- The paper describes the creation of a large multilingual parallel corpus from full-text scientific articles in English, Portuguese, and Spanish using automated sentence alignment.
- This corpus, including over 2.9 million aligned sentences for EN-PT, significantly improves Statistical Machine Translation (SMT) performance compared to previous benchmarks.
- The resource supports various NLP tasks like multilingual text mining, cross-language plagiarism detection, and can enhance Named Entity Recognition (NER) tools.
The paper "A Large Parallel Corpus of Full-Text Scientific Articles" focuses on the creation of a comprehensive parallel corpus using full-text scientific articles from the Scielo database, which is a key resource for scientific literature in Latin America. This resource is significant due to its multilingual nature, with many articles available in English, Portuguese, and Spanish, making it suitable for NLP tasks and Statistical Machine Translation (SMT) applications.
Key Contributions and Methodology
- Corpus Construction: The authors developed a parallel corpus by harnessing articles from Scielo available in English, Portuguese, and Spanish. The corpus was constructed by automated sentence alignment using the Hunalign algorithm, known for its efficacy in aligning multilingual texts based on sentence length and dictionary-based realignment techniques.
- Scope and Scale: This work presents an improvement over previous efforts by including full-text articles across multiple domains beyond the biomedical scope. The corpus comprises more than 2.9 million aligned sentences for the English-Portuguese language pair alone, alongside significant datasets for the other language pairs and trilingual samples.

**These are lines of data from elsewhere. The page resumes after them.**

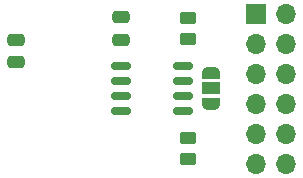
<source format=gbr>
%TF.GenerationSoftware,KiCad,Pcbnew,7.0.10*%
%TF.CreationDate,2024-01-17T19:35:15+01:00*%
%TF.ProjectId,RFM69CW_868,52464d36-3943-4575-9f38-36382e6b6963,rev?*%
%TF.SameCoordinates,Original*%
%TF.FileFunction,Soldermask,Bot*%
%TF.FilePolarity,Negative*%
%FSLAX46Y46*%
G04 Gerber Fmt 4.6, Leading zero omitted, Abs format (unit mm)*
G04 Created by KiCad (PCBNEW 7.0.10) date 2024-01-17 19:35:15*
%MOMM*%
%LPD*%
G01*
G04 APERTURE LIST*
G04 Aperture macros list*
%AMRoundRect*
0 Rectangle with rounded corners*
0 $1 Rounding radius*
0 $2 $3 $4 $5 $6 $7 $8 $9 X,Y pos of 4 corners*
0 Add a 4 corners polygon primitive as box body*
4,1,4,$2,$3,$4,$5,$6,$7,$8,$9,$2,$3,0*
0 Add four circle primitives for the rounded corners*
1,1,$1+$1,$2,$3*
1,1,$1+$1,$4,$5*
1,1,$1+$1,$6,$7*
1,1,$1+$1,$8,$9*
0 Add four rect primitives between the rounded corners*
20,1,$1+$1,$2,$3,$4,$5,0*
20,1,$1+$1,$4,$5,$6,$7,0*
20,1,$1+$1,$6,$7,$8,$9,0*
20,1,$1+$1,$8,$9,$2,$3,0*%
%AMFreePoly0*
4,1,19,0.550000,-0.750000,0.000000,-0.750000,0.000000,-0.744911,-0.071157,-0.744911,-0.207708,-0.704816,-0.327430,-0.627875,-0.420627,-0.520320,-0.479746,-0.390866,-0.500000,-0.250000,-0.500000,0.250000,-0.479746,0.390866,-0.420627,0.520320,-0.327430,0.627875,-0.207708,0.704816,-0.071157,0.744911,0.000000,0.744911,0.000000,0.750000,0.550000,0.750000,0.550000,-0.750000,0.550000,-0.750000,
$1*%
%AMFreePoly1*
4,1,19,0.000000,0.744911,0.071157,0.744911,0.207708,0.704816,0.327430,0.627875,0.420627,0.520320,0.479746,0.390866,0.500000,0.250000,0.500000,-0.250000,0.479746,-0.390866,0.420627,-0.520320,0.327430,-0.627875,0.207708,-0.704816,0.071157,-0.744911,0.000000,-0.744911,0.000000,-0.750000,-0.550000,-0.750000,-0.550000,0.750000,0.000000,0.750000,0.000000,0.744911,0.000000,0.744911,
$1*%
G04 Aperture macros list end*
%ADD10R,1.700000X1.700000*%
%ADD11O,1.700000X1.700000*%
%ADD12FreePoly0,270.000000*%
%ADD13R,1.500000X1.000000*%
%ADD14FreePoly1,270.000000*%
%ADD15RoundRect,0.250000X-0.475000X0.250000X-0.475000X-0.250000X0.475000X-0.250000X0.475000X0.250000X0*%
%ADD16RoundRect,0.250000X0.450000X-0.262500X0.450000X0.262500X-0.450000X0.262500X-0.450000X-0.262500X0*%
%ADD17RoundRect,0.250000X-0.450000X0.262500X-0.450000X-0.262500X0.450000X-0.262500X0.450000X0.262500X0*%
%ADD18RoundRect,0.250000X0.475000X-0.250000X0.475000X0.250000X-0.475000X0.250000X-0.475000X-0.250000X0*%
%ADD19RoundRect,0.150000X0.675000X0.150000X-0.675000X0.150000X-0.675000X-0.150000X0.675000X-0.150000X0*%
G04 APERTURE END LIST*
D10*
%TO.C,J1*%
X149860000Y-43180000D03*
D11*
X152400000Y-43180000D03*
X149860000Y-45720000D03*
X152400000Y-45720000D03*
X149860000Y-48260000D03*
X152400000Y-48260000D03*
X149860000Y-50800000D03*
X152400000Y-50800000D03*
X149860000Y-53340000D03*
X152400000Y-53340000D03*
X149860000Y-55880000D03*
X152400000Y-55880000D03*
%TD*%
D12*
%TO.C,JP1*%
X146050000Y-48200000D03*
D13*
X146050000Y-49500000D03*
D14*
X146050000Y-50800000D03*
%TD*%
D15*
%TO.C,C1*%
X129540000Y-45405000D03*
X129540000Y-47305000D03*
%TD*%
D16*
%TO.C,R2*%
X144145000Y-55522500D03*
X144145000Y-53697500D03*
%TD*%
D17*
%TO.C,R1*%
X144145000Y-43537500D03*
X144145000Y-45362500D03*
%TD*%
D18*
%TO.C,C2*%
X138430000Y-45400000D03*
X138430000Y-43500000D03*
%TD*%
D19*
%TO.C,U2*%
X143680000Y-47625000D03*
X143680000Y-48895000D03*
X143680000Y-50165000D03*
X143680000Y-51435000D03*
X138430000Y-51435000D03*
X138430000Y-50165000D03*
X138430000Y-48895000D03*
X138430000Y-47625000D03*
%TD*%
M02*

</source>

- Structural Alignment and Metadata: The corpus is organized according to the hierarchical structure of articles, preserving sections and paragraphs, which benefits tasks such as text summarization. Additionally, metadata such as journal name and subject area are included, enhancing the utility for text classification.
- Legal Considerations: In compliance with Creative Commons licenses, only articles permitting derivative works are included, ensuring legal distribution. This is particularly important due to modifications like the removal of non-textual elements in the corpus.
Evaluation and Results
- SMT Performance: The paper evaluates the corpus by training SMT systems using Moses. The resulting BLEU scores indicate superior translation performance compared to prior works, notably achieving a BLEU score of 48.51 for EN→PT and 49.24 for PT→EN, which are significantly higher compared to existing benchmarks.
- Alignment Quality: Manual evaluation of sentence alignment revealed a high accuracy rate, with correct alignments exceeding 98% across all language pairs, illustrating the robustness of the Hunalign algorithm when extended with domain-specific dictionaries.
- Comparison with EuroMatrix: Even though BLEU scores vary depending on corpus domain-specific traits, the results obtained are comparable to established benchmarks such as the Europarl corpus, showcasing the corpus's competitive quality in the scientific article domain.
Implications and Future Work
The corpus is designed to support varied NLP applications, including multilingual text mining, cross-language plagiarism detection, and potentially enhancing Named Entity Recognition (NER) tools across multiple languages. The authors suggest future directions such as the implementation of this corpus in Neural Machine Translation (NMT) systems and application in text classification tasks. Furthermore, potential expansions into more domains and additional language pairs could broaden the applicability and impact of the corpus in the field.